Problem statement ▸ Reproduce the entries below exactly, but leave the pictures out.

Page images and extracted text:

⁂

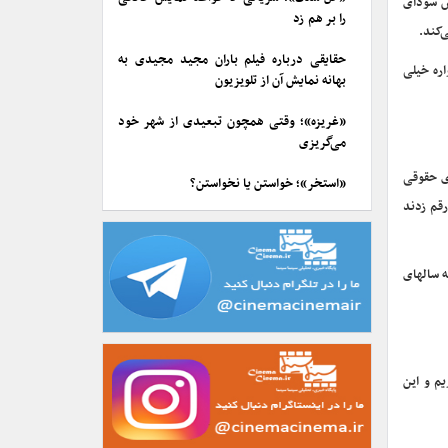
ش سودای
را بر هم زد
‌کند.
حقایقی درباره فیلم باران مجید مجیدی به
ره خیلی
بهانه نمایش آن از تلویزیون
«غریزه»؛ وقتی همچون تبعیدی از شهر خود
می‌گریزی
ی حقوقی
«استخر»؛ خواستن یا نخواستن؟
رقم زدند
ه سالهای
م و این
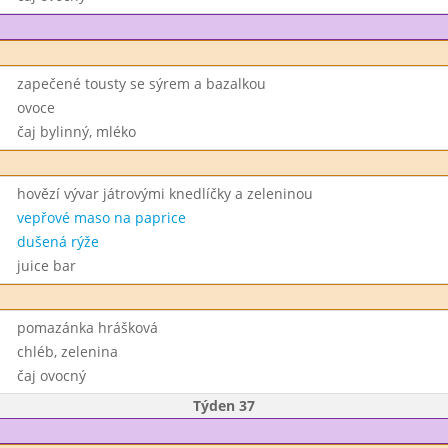
zapečené tousty se sýrem a bazalkou
ovoce
čaj bylinný, mléko
hovězí vývar játrovými knedlíčky a zeleninou
vepřové maso na paprice
dušená rýže
juice bar
pomazánka hrášková
chléb, zelenina
čaj ovocný
Týden 37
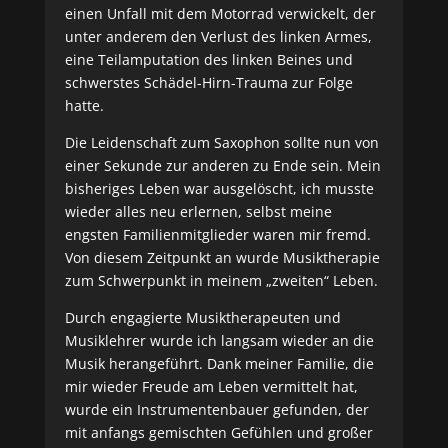
einen Unfall mit dem Motorrad verwickelt, der
unter anderem den Verlust des linken Armes,
eine Teilamputation des linken Beines und
schwerstes Schädel-Hirn-Trauma zur Folge
hatte.
Die Leidenschaft zum Saxophon sollte nun von
einer Sekunde zur anderen zu Ende sein. Mein
bisheriges Leben war ausgelöscht, ich musste
wieder alles neu erlernen, selbst meine
engsten Familienmitglieder waren mir fremd.
Von diesem Zeitpunkt an wurde Musiktherapie
zum Schwerpunkt in meinem „zweiten“ Leben.
Durch engagierte Musiktherapeuten und
Musiklehrer wurde ich langsam wieder an die
Musik herangeführt. Dank meiner Familie, die
mir wieder Freude am Leben vermittelt hat,
wurde ein Instrumentenbauer gefunden, der
mit anfangs gemischten Gefühlen und großer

⁂

The completed task ▸
ش سودای
را بر هم زد
‌کند.
حقایقی درباره فیلم باران مجید مجیدی به
ره خیلی
بهانه نمایش آن از تلویزیون
«غریزه»؛ وقتی همچون تبعیدی از شهر خود
می‌گریزی
ی حقوقی
«استخر»؛ خواستن یا نخواستن؟
رقم زدند
ه سالهای
م و این
zapečené tousty se sýrem a bazalkou
ovoce
čaj bylinný, mléko
hovězí vývar játrovými knedlíčky a zeleninou
vepřové maso na paprice
dušená rýže
juice bar
pomazánka hrášková
chléb, zelenina
čaj ovocný
Týden 37
einen Unfall mit dem Motorrad verwickelt, der
unter anderem den Verlust des linken Armes,
eine Teilamputation des linken Beines und
schwerstes Schädel-Hirn-Trauma zur Folge
hatte.
Die Leidenschaft zum Saxophon sollte nun von
einer Sekunde zur anderen zu Ende sein. Mein
bisheriges Leben war ausgelöscht, ich musste
wieder alles neu erlernen, selbst meine
engsten Familienmitglieder waren mir fremd.
Von diesem Zeitpunkt an wurde Musiktherapie
zum Schwerpunkt in meinem „zweiten“ Leben.
Durch engagierte Musiktherapeuten und
Musiklehrer wurde ich langsam wieder an die
Musik herangeführt. Dank meiner Familie, die
mir wieder Freude am Leben vermittelt hat,
wurde ein Instrumentenbauer gefunden, der
mit anfangs gemischten Gefühlen und großer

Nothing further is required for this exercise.